About this task: Scan the data below and copy each line where "предложения" occurs.

Provided records:
----

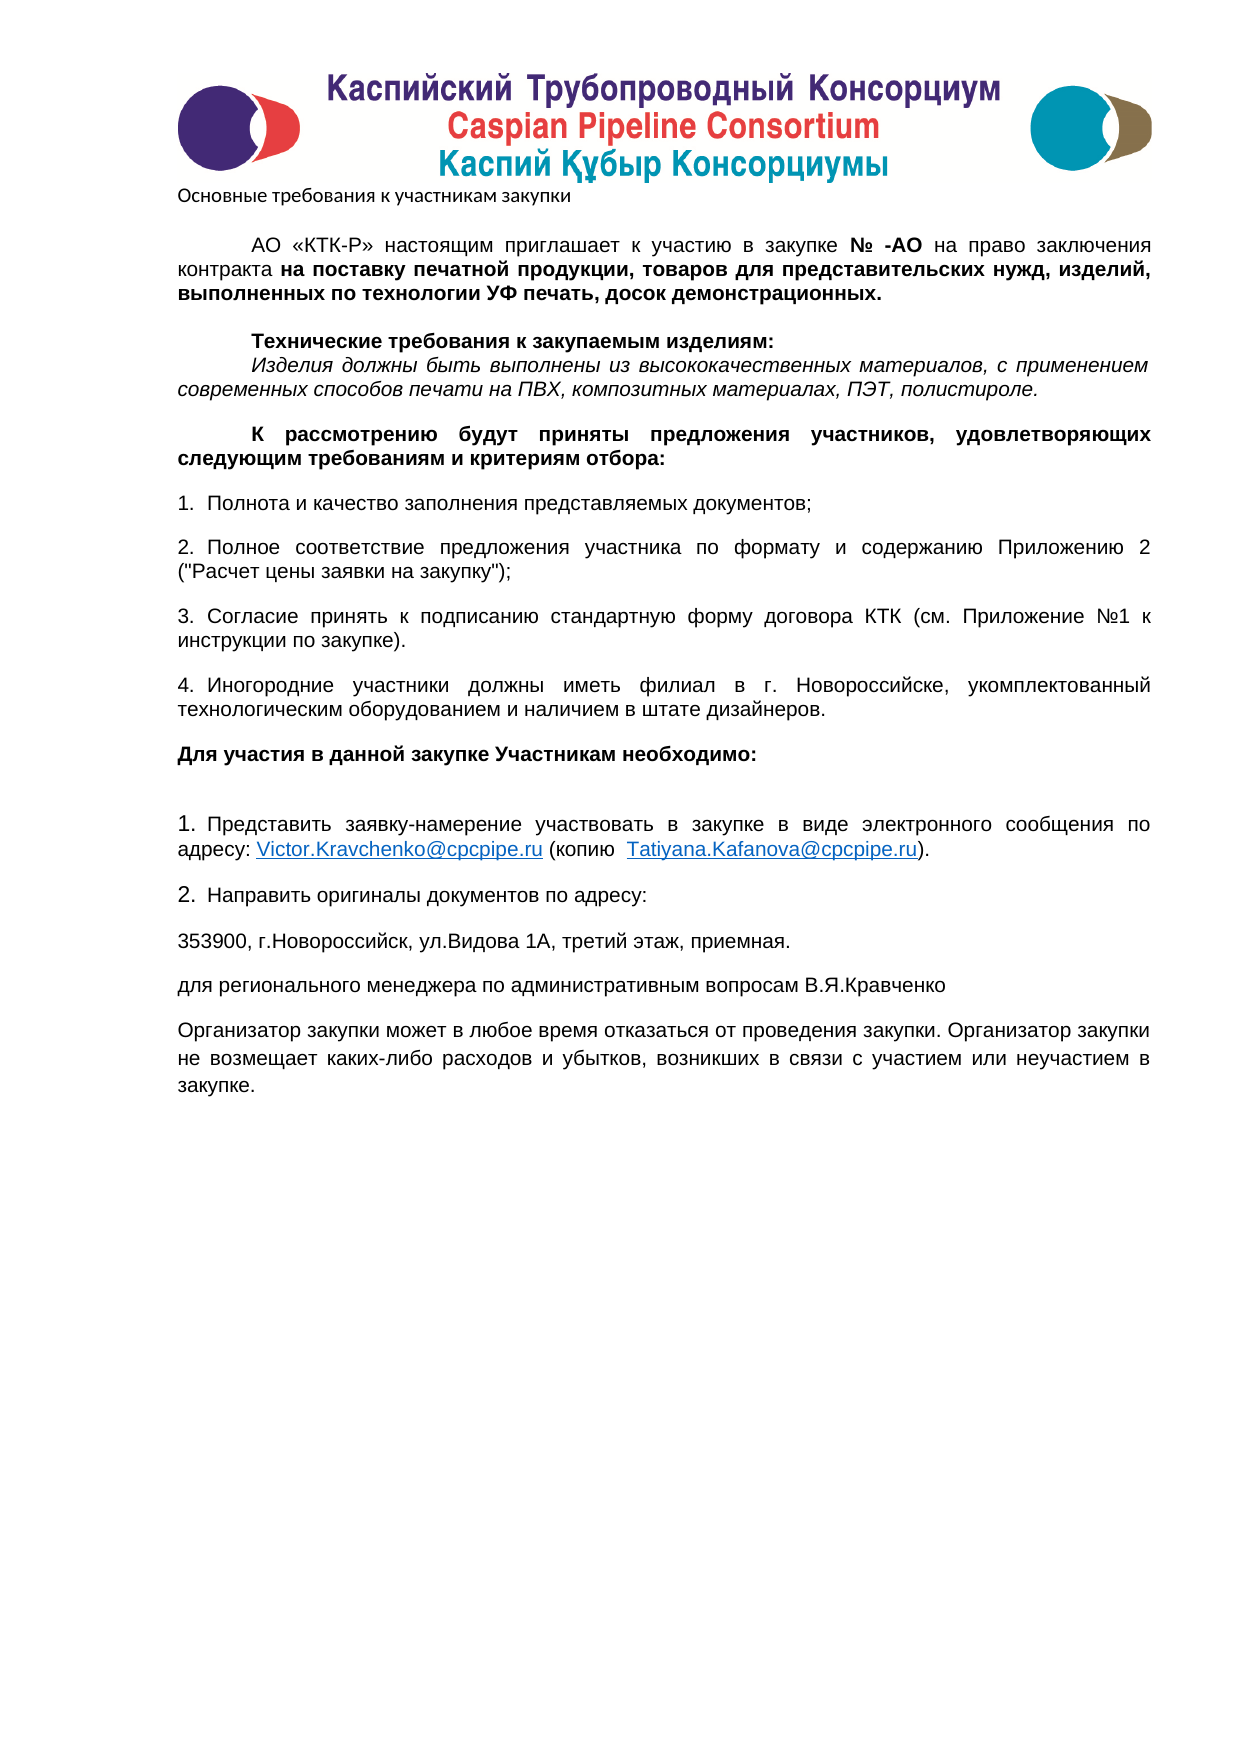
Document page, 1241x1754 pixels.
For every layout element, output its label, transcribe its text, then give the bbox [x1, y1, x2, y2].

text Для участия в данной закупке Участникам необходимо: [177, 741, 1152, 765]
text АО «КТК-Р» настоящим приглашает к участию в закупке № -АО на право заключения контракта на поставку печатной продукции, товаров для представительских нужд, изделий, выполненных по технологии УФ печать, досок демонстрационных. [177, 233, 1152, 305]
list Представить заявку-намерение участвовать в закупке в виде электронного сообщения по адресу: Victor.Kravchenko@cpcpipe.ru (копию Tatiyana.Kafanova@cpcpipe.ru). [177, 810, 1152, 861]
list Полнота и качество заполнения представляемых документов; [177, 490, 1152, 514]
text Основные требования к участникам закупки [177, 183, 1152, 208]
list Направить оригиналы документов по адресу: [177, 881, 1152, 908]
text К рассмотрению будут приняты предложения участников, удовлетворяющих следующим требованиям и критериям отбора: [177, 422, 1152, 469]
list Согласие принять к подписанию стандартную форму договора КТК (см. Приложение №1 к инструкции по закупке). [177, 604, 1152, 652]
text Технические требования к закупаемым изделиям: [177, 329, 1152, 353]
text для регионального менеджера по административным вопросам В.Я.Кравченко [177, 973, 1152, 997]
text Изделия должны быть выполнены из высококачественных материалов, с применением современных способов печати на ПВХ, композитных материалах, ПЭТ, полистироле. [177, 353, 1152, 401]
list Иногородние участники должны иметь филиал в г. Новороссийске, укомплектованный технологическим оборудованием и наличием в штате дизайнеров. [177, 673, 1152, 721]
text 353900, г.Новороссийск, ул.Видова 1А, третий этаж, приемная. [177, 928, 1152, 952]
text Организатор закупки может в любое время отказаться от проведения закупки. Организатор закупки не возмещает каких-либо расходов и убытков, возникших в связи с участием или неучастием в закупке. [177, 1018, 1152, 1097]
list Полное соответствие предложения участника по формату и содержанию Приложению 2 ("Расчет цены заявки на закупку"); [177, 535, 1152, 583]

----

Finished task:
text К рассмотрению будут приняты предложения участников, удовлетворяющих следующим требованиям и критериям отбора: [177, 422, 1152, 469]
list Полное соответствие предложения участника по формату и содержанию Приложению 2 ("Расчет цены заявки на закупку"); [177, 535, 1152, 583]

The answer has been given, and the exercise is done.